Faith & Life

HEROES OF THE CATHOLIC FAITH IN THE EAST (2): The adventures of João Bermudes

January 17, 2022

Joaquim Magalhães de Castro

Of Galician origin, João Bermudes first embarked for India in April 1515 in the fleet of Lopo Soares de Albergaria. 

In 1520 he landed in Ethiopia where he remained until 1535, the year in which he traveled overland back to Portugal. 

Arriving there in 1538, he soon decided to return to Ethiopia but was held back by illness and only returned to India the following year. 

He disembarked again in Ethiopia in 1541, remaining there until 1559, the year in which he returned permanently to Portugal. 

And what did he do during the 33 years he lived in Ethiopia? 

It is assumed that from 1526 to 1535 he practiced his profession as a physician. 

However, in 1535, when the Patriarch of the Ethiopian Church, Abuna Marcos, was dying of old age, the Ethiopian Emperor ordained John Bermudes as his successor and future Patriarch. 

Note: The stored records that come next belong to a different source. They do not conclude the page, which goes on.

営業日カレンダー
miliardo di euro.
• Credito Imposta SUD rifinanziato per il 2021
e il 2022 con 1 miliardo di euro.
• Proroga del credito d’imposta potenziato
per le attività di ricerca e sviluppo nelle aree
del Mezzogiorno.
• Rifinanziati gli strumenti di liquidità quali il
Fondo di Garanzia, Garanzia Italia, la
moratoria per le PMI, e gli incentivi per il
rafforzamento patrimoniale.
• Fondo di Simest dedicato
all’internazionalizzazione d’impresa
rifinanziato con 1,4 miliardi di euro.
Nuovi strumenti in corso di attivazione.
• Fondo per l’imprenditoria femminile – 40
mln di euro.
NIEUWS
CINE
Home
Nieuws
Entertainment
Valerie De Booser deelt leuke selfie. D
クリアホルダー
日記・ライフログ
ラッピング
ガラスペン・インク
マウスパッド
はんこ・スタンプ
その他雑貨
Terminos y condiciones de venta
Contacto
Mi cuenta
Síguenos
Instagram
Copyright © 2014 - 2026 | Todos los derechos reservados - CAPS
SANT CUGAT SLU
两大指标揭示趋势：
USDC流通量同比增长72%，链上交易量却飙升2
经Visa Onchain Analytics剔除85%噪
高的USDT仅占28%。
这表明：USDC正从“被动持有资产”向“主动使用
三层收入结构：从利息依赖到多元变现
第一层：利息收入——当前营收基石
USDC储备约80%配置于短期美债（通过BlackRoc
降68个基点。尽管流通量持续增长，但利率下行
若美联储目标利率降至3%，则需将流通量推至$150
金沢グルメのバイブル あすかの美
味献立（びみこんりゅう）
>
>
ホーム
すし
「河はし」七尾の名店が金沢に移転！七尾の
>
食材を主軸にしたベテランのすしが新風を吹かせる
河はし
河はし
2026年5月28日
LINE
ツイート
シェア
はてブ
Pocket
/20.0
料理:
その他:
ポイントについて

Years before, Zagazabo, an Ethiopian bishop, had headed Prester John’s second embassy to Lisbon, arriving there in 1527. The objective was the same as the previous one: to establish an alliance that would ensure Ethiopia’s survival as a Christian kingdom in the midst of fierce Muslim powers. Nine years had passed and the Emperor had not heard from his ambassador. 

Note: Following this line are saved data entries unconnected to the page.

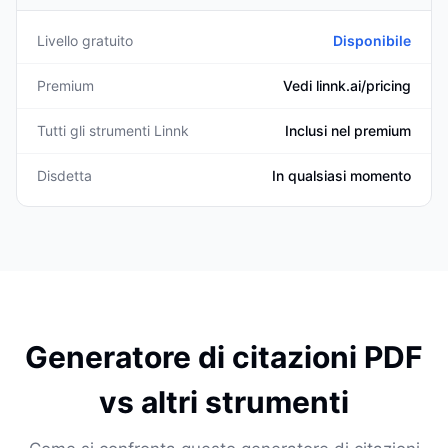
Livello gratuito
Disponibile
Premium
Vedi linnk.ai/pricing
Tutti gli strumenti Linnk
Inclusi nel premium
Disdetta
In qualsiasi momento
Generatore di citazioni PDF
vs altri strumenti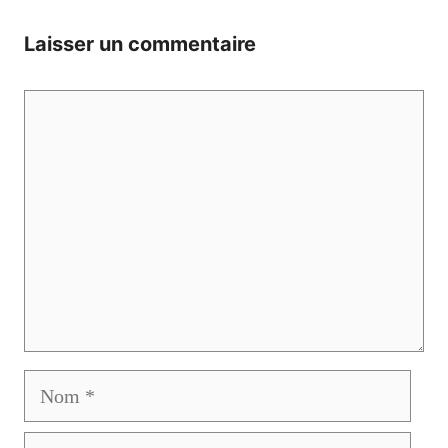
Laisser un commentaire
Commentaire
Nom
E-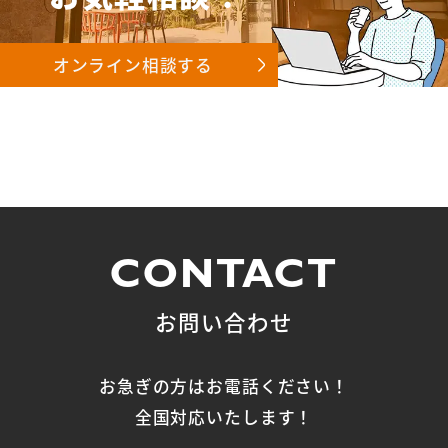
オンライン相談する
CONTACT
お問い合わせ
お急ぎの方はお電話ください！
全国対応いたします！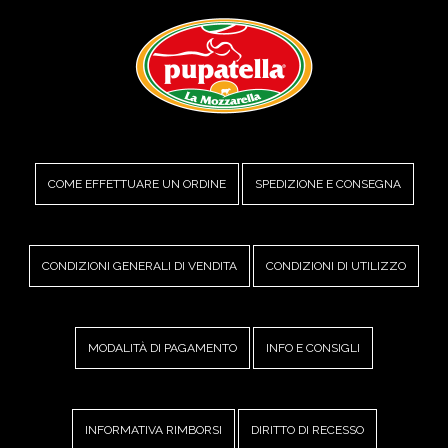
COME EFFETTUARE UN ORDINE
SPEDIZIONE E CONSEGNA
CONDIZIONI GENERALI DI VENDITA
CONDIZIONI DI UTILIZZO
MODALITÀ DI PAGAMENTO
INFO E CONSIGLI
INFORMATIVA RIMBORSI
DIRITTO DI RECESSO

So, he decided to send João Bermudes to Lisbon to know if Zagazabo was alive and if the desired alliance with Portugal was possible. King D. João III received the new Prester João’s embassy very well and soon tried to join Zagazabo who was around there without doing anything useful either for Portugal or for the Emperor of Abyssinia, as Ethiopia was then called. 

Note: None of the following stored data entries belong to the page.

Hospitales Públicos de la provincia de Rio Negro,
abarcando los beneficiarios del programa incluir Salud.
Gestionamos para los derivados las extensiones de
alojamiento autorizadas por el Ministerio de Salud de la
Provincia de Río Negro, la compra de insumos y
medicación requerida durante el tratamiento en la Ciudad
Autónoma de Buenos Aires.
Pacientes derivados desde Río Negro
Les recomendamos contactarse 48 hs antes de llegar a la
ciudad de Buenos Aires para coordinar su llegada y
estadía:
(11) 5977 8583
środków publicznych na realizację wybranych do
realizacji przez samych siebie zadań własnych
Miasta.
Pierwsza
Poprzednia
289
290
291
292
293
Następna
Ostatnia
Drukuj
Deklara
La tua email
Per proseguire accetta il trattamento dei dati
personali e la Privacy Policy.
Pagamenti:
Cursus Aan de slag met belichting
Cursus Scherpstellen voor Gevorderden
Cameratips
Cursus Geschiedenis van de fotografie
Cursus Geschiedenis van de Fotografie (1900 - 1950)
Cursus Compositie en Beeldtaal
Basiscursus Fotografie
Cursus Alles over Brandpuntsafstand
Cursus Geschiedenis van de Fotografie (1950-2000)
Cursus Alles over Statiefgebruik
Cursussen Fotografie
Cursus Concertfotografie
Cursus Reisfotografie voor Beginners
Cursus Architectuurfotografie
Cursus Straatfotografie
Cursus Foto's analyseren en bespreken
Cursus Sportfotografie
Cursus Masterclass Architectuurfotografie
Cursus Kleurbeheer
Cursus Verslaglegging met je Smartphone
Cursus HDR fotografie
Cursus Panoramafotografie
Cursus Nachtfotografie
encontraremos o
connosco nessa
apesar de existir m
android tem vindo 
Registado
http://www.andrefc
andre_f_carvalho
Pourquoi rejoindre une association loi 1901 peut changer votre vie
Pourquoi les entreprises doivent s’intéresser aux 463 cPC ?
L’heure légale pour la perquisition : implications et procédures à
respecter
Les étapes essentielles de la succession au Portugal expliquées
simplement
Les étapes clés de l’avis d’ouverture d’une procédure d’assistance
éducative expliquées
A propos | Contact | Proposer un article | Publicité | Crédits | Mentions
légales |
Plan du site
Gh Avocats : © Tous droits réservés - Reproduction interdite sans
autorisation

Of Prester John’s requests to the Portuguese King, in addition to soldiers and weapons there was the marriage of the two monarchs’ children in order to bring the two peoples together and unite and the sending of technicians to help him divert the course of the Nile thus turning its northern enemy, Egypt, into a desert. 

History tells us that D. João III did not marry his son to any Ethiopian princess; thus the reality that the Nile continues to flow along the course that nature has given it.

As a result of his coming to Lisbon, João Bermudes obtained an expeditionary force of 450 men that greatly helped to preserve Ethiopian security. 

Arriving in Ethiopia in 1541, D. Cristóvão da Gama, son of the famous navigator, took command of this expeditionary force and there they went to help the Ethiopian Emperor’s interests until, already fed up with many mishaps, noting that the riches of the “kingdom of gold, frankincense and myrrh” were nothing more than pure imagination, they decided to return to Portugal. But the Emperor did not want to let them go and they had to flee. 

It was in this escape that D. Cristóvão da Gama died in combat. João Bermudes had already got rid of the miter and the bishop’s vest and managed to reach the Red Sea where, in Massuá, he was taken by a Portuguese fleet. The year was 1559. 

Through Diu and Goa, he traveled to Lisbon… Finally in peace, João Bermudes amused himself by writing his memoirs. He died peacefully on March 30, 1570.